**Alıştırma Metni:**
______
'Bütün Şehir': Rabbena, hep bana!

0,0
    
16.10.2012 10:02:20
A+ A-
Her yerel seçim öncesi AKP'nin belediyeleri hedef alan düzenlemeler yapması neredeyse gelenek haline dönüştü. 2009 öncesinde, neredeyse il büyüklüğünde olan beldeler en yakın ilçelere katılarak, yerel hizmetler zorlaştırılmıştı. Birçoğu yargıda olan bu "bağlantılar"a ilişkin henüz bir çözüm üretilmemişken, şimdi de 'bütün şehir' adı altında yeni bir model geliştiriliyor. Bir çeşit 'sus payı' olduğu düşünülen 13 ilin önce büyükşehir statüsüne dönüştürülmesi ve mevcut büyükşehir uygulamalarıyla birlikte bütün şehre çevrilmesini öngören yasa tasarısı, birçok açıdan olumsuzluklar içeriyor. Ama zaten AKP de, bu tarz bir düzenlemeyle mevcut yerel yönetimlerin aksaklıklarını gidermekten çok 2013-2018 arasındaki dönemde şehirleri yönetmeyi ve yeni düzenlemeyle ortaya çıkması muhtemel arsa rantlarını değerlendirmeyi amaçlıyor.
Yasanın gerekçesinde, "küreselleşmeyle birlikte yönetim paradigmasının değiştiğine" dikkat çekilerek, "etkin, etkili, vatandaş odaklı, hesap verebilen, katılımcı, saydam ve olabildiğince" bir yerel yönetim anlayışının amaçlandığı belirtiliyor. Bu cümlenin kendisi bile çıkartılmak istenen yasanın çıkartılmaması gerektiğine işaret ediyor.
Paradigma yerelleşmeyi öngörürken merkezileşmek niye?
______
**Yapılacak İşler:**
1. "Bütün şehir" yazısında "16.10.2012 10:02:20" sözcüklerini içeren yerle açılıp "rantlarını değerlendirmeyi amaçlıyor." ile kapanan bölümü, "yasa tasarısı" yerine "kanun tasarısı" koyarak yeniden yazın.
2. "Bütün şehir" yazısını bittiği yerden devam ettirin.
______
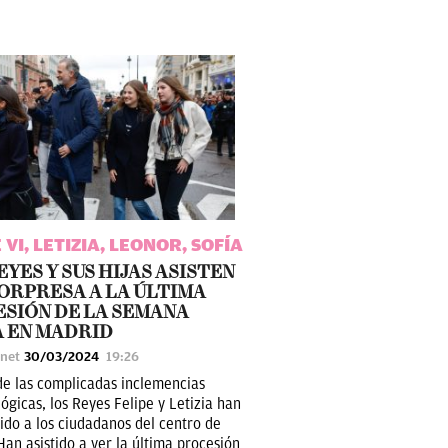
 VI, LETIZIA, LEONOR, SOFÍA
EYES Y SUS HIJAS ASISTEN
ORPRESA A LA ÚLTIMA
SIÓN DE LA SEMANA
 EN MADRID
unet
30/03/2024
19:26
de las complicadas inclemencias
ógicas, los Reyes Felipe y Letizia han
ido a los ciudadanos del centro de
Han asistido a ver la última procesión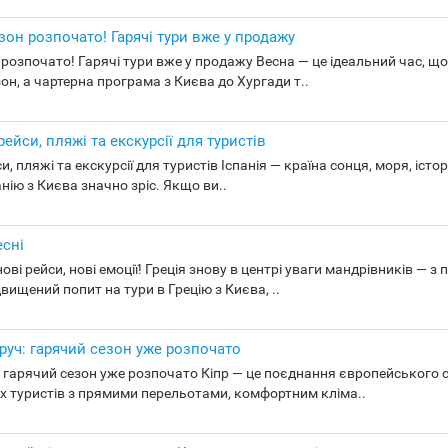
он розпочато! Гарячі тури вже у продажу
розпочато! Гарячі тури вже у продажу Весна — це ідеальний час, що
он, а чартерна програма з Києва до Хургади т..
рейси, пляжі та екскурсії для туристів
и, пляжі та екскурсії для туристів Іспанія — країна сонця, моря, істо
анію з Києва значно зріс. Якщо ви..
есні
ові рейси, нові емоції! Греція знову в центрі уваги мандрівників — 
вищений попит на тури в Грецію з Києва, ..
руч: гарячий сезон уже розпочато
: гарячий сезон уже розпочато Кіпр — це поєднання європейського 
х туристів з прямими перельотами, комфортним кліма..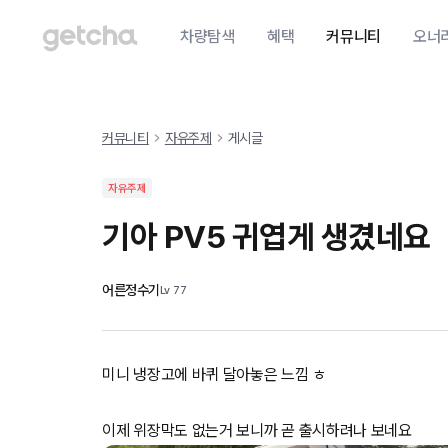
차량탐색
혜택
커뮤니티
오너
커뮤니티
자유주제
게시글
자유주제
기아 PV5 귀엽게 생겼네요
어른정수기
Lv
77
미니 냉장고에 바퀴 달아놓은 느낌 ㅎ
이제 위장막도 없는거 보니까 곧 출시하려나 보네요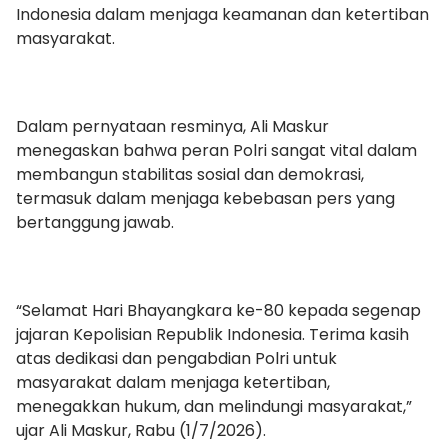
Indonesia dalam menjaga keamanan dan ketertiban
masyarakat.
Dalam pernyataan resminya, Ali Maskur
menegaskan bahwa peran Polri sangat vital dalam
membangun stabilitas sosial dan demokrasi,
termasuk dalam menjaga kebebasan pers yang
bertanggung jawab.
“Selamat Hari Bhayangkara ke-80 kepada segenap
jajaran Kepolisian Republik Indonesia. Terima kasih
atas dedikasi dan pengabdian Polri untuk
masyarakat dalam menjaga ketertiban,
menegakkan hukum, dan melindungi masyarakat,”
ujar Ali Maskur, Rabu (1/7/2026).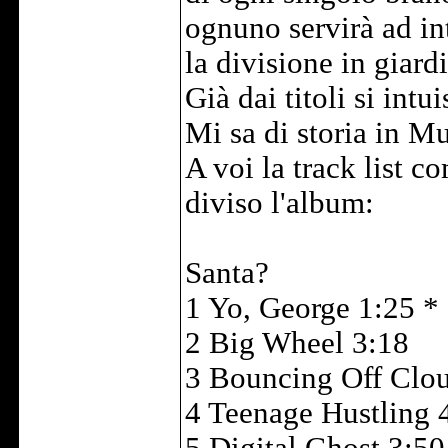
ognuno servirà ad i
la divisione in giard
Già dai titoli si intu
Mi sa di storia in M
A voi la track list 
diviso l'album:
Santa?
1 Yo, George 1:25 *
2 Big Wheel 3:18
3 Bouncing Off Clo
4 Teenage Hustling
______
**Görev Yanıtları:**
1.
16.10.2012 10:02:20
A+ A-
Her yerel seçim öncesi AKP'nin belediyeleri hedef alan düzenlemeler yapması neredeyse gelenek haline dönüştü. 2009 öncesinde, neredeyse il büyüklüğünde olan beldeler en yakın ilçelere katılarak, yerel hizmetler zorlaştırılmıştı. Birçoğu yargıda olan bu "bağlantılar"a ilişkin henüz bir çözüm üretilmemişken, şimdi de 'bütün şehir' adı altında yeni bir model geliştiriliyor. Bir çeşit 'sus payı' olduğu düşünülen 13 ilin önce büyükşehir statüsüne dönüştürülmesi ve mevcut büyükşehir uygulamalarıyla birlikte bütün şehre çevrilmesini öngören kanun tasarısı, birçok açıdan olumsuzluklar içeriyor. Ama zaten AKP de, bu tarz bir düzenlemeyle mevcut yerel yönetimlerin aksaklıklarını gidermekten çok 2013-2018 arasındaki dönemde şehirleri yönetmeyi ve yeni düzenlemeyle ortaya çıkması muhtemel arsa rantlarını değerlendirmeyi amaçlıyor.

2.
Dünya ölçeğine ve Türkiye'deki uygulamalara bakıldığında, "değişen yönetim paradigması", esas olarak, yerinden yönetimin geliştirilmesini öngörüyor. Yerinden yönetim, merkezle ilişkisi tümüyle güçlendirilmiş, giderek merkezi yönetimin ildeki temsilcisi konumundaki valiliğin işlevlerini üstlenen ve dolayısıyla tümüyle merkeze bağlı olan bir yapılanmayla çelişiyor. En ücra yerdeki köyleri de kapsayan İstanbul ve Kocaeli örneklerinden hareket edilerek geliştirilmek istenen uygulama, "değişen yönetim paradigması"ndan çok örneğin 2. Abdulhamid döneminde uygulamaya konulan tümüyle merkeze bağlı iller ve sancaklarla ayrıcalıklı eyaletler uygulamasıyla örtüşüyor. Yani geleceğin ihtiyaçlarını karşılamaktan çok geçmişte gündeme getirilmiş ve "sıkı sıkıya merkeze bağlı" bir sistemi öngörüyor.
Üstelik 2. Abdulhamid, uygulamaya 1864'de pilot olarak başlanmış; 1871'de tüm Osmanlı Devleti'ne yaygınlaştırılmış yeni Vilayetler Nizamnamesi çerçevesinde tümüyle İçişleri Bakanlığı'nın vesayeti altında belediyeleri merkeze bağlamakla tanınmaktadır. O'nun gerekçesi, "yabancı devletlerin müdahalesini engellemek"ti; AKP'nin gerekçesiyse "yönetim paradigmasının değişmesi" şeklinde özetleniyor.
 Oysa "etkin, etkili, katılımcı ve saydam" bir yerel yönetim oluşturabilmek ve "küreselleşen dünyaya ayak uydurmak"isteniyorsa 'kuş uçmaz kervan geçmez' dağ başlarının merkezdeki 'bütün şehir'e bağlanması çözüm değildir. Etkili bir hizmet anlayışı için yerel birimlerin güçlendirilmesi gerekmektedir.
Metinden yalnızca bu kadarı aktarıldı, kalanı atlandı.